The Lord is the everlasting God,
the Creator of the ends of the earth.
He will not grow tired or weary,
and his understanding no one can fathom.
He gives strength to the weary
and increases the power of the weak. Isaiah 40.27-29
To God, he might as well have an eternity to reach out and keep each of the balloons up. A hundred balloons, a thousand balloons, a million, billion, floppity-jillion balloons.
Even youths grow tired and weary,
and young men stumble and fall;
but those who hope in the Lord
will renew their strength.
They will soar on wings like eagles;
they will run and not grow weary,
they will walk and not be faint. Isaiah 40.30-31
I am frantic, panicking, in dread. God is at peace and at work. They were never my balloons to uphold. I’m standing in the room, weak and distraught. “QUICK! QUICK! THEY’RE FALLING!” But I can’t see the room the way that God does. I see too much of myself and my part in it. I stumble, but he doesn’t falter.
And so I do the one thing that I need to do. I tap the one balloon that is mine to tap. I repent. I rest. I pray. And I relinquish control. And I stop panicking.
Dear God, please help me stop idolizing productivity. I don’t want to be accomplished, I want to be at rest. I don’t want to be a success, I want to be at peace. Jesus has overcome the world. Let me have a share in that victory. From now on, I don’t want to be a success, I want to be a fragrant offering. Amen.

== == ==

**The problem**
Reproduce the part of the reflection on Isaiah that starts with "The Lord is" and goes on through "renew their strength.", word for word. These items have no connection to the reflection above.

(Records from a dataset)
== == ==

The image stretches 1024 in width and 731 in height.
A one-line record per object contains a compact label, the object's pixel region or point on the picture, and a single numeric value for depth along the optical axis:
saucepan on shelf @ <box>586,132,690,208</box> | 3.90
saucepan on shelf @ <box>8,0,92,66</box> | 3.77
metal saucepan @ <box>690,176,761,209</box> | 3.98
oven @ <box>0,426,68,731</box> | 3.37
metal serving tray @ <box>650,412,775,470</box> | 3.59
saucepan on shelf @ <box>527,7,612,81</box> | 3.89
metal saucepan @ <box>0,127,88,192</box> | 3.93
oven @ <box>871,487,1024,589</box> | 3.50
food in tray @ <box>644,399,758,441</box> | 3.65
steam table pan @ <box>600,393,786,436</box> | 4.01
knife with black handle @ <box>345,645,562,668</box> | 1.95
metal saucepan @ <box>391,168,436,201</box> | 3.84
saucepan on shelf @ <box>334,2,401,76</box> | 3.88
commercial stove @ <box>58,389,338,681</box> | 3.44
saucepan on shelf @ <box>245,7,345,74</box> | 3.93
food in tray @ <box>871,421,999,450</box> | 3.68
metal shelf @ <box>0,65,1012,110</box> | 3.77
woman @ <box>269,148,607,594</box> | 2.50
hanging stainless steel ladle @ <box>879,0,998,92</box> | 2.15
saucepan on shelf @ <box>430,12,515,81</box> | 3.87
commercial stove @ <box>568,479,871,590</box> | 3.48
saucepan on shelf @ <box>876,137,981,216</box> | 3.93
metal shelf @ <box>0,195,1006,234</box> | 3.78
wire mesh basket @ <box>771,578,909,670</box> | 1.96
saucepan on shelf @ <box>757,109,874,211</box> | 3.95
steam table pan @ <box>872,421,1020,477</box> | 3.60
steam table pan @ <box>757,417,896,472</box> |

== == ==

**Response for this exercise**
The Lord is the everlasting God,
the Creator of the ends of the earth.
He will not grow tired or weary,
and his understanding no one can fathom.
He gives strength to the weary
and increases the power of the weak. Isaiah 40.27-29
To God, he might as well have an eternity to reach out and keep each of the balloons up. A hundred balloons, a thousand balloons, a million, billion, floppity-jillion balloons.
Even youths grow tired and weary,
and young men stumble and fall;
but those who hope in the Lord
will renew their strength.